» **INSTRUCTIONS TO FOLLOW**
What is wanted is the full listing, word for word, without its pictures.
· · · ·
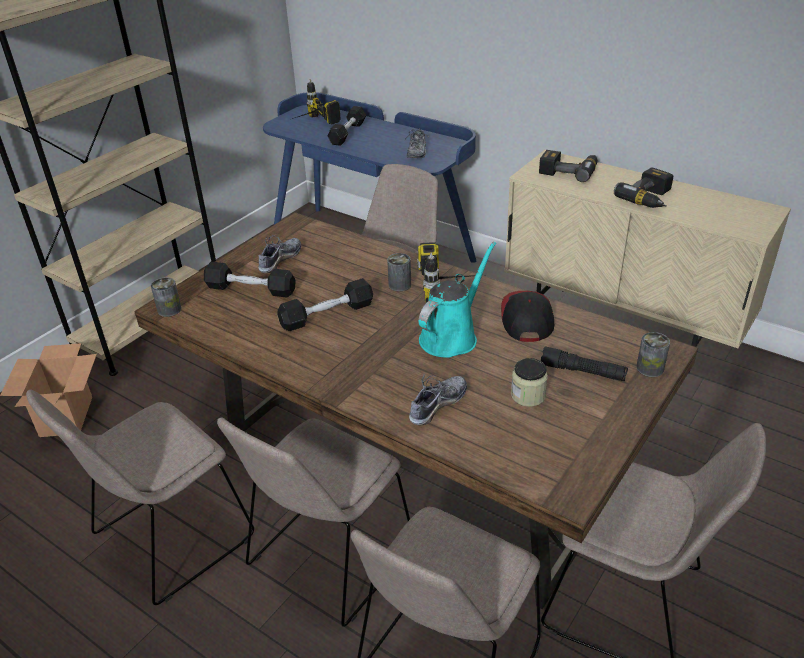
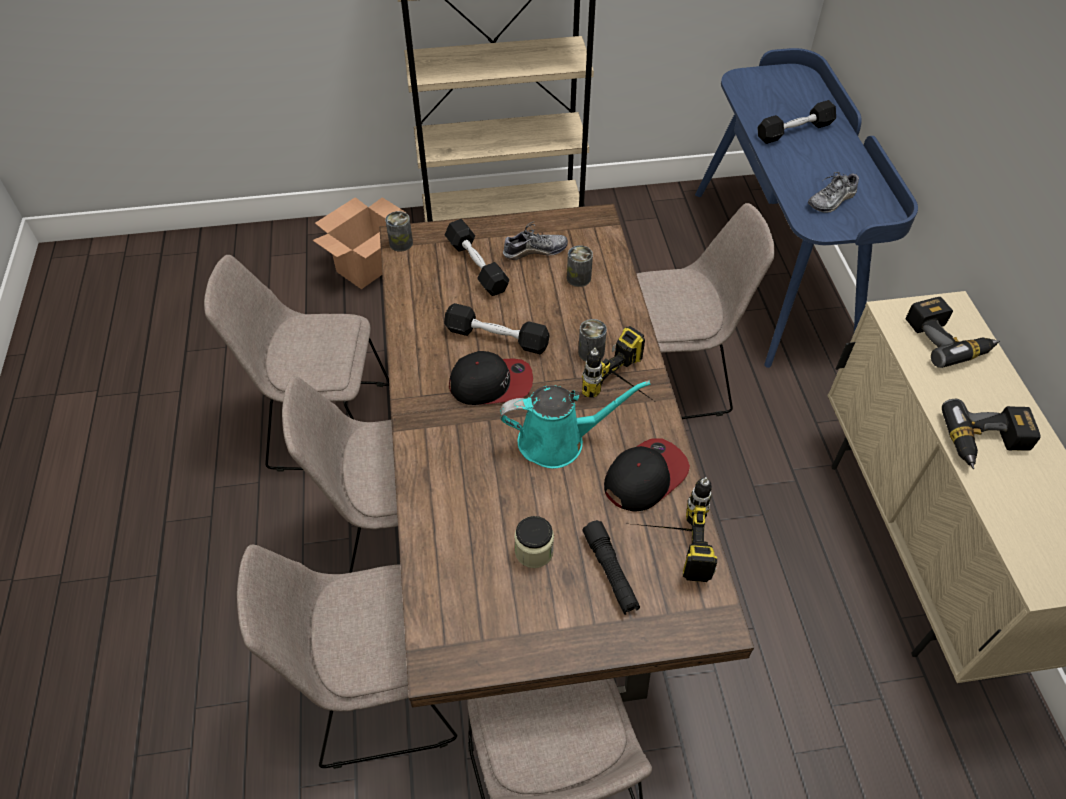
camera: 45 degrees right, 15 degrees up
power drill [292,79,341,125] -> power drill moved to [624,477,717,582]
shoe [409,374,467,426] -> none
can [636,332,670,377] -> can moved to [567,245,593,287]
none -> cap [449,351,533,405]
· · · ·
» **RESULT OF THE EXERCISE**
camera: 45 degrees right, 15 degrees up
power drill [292,79,341,125] -> power drill moved to [624,477,717,582]
shoe [409,374,467,426] -> none
can [636,332,670,377] -> can moved to [567,245,593,287]
none -> cap [449,351,533,405]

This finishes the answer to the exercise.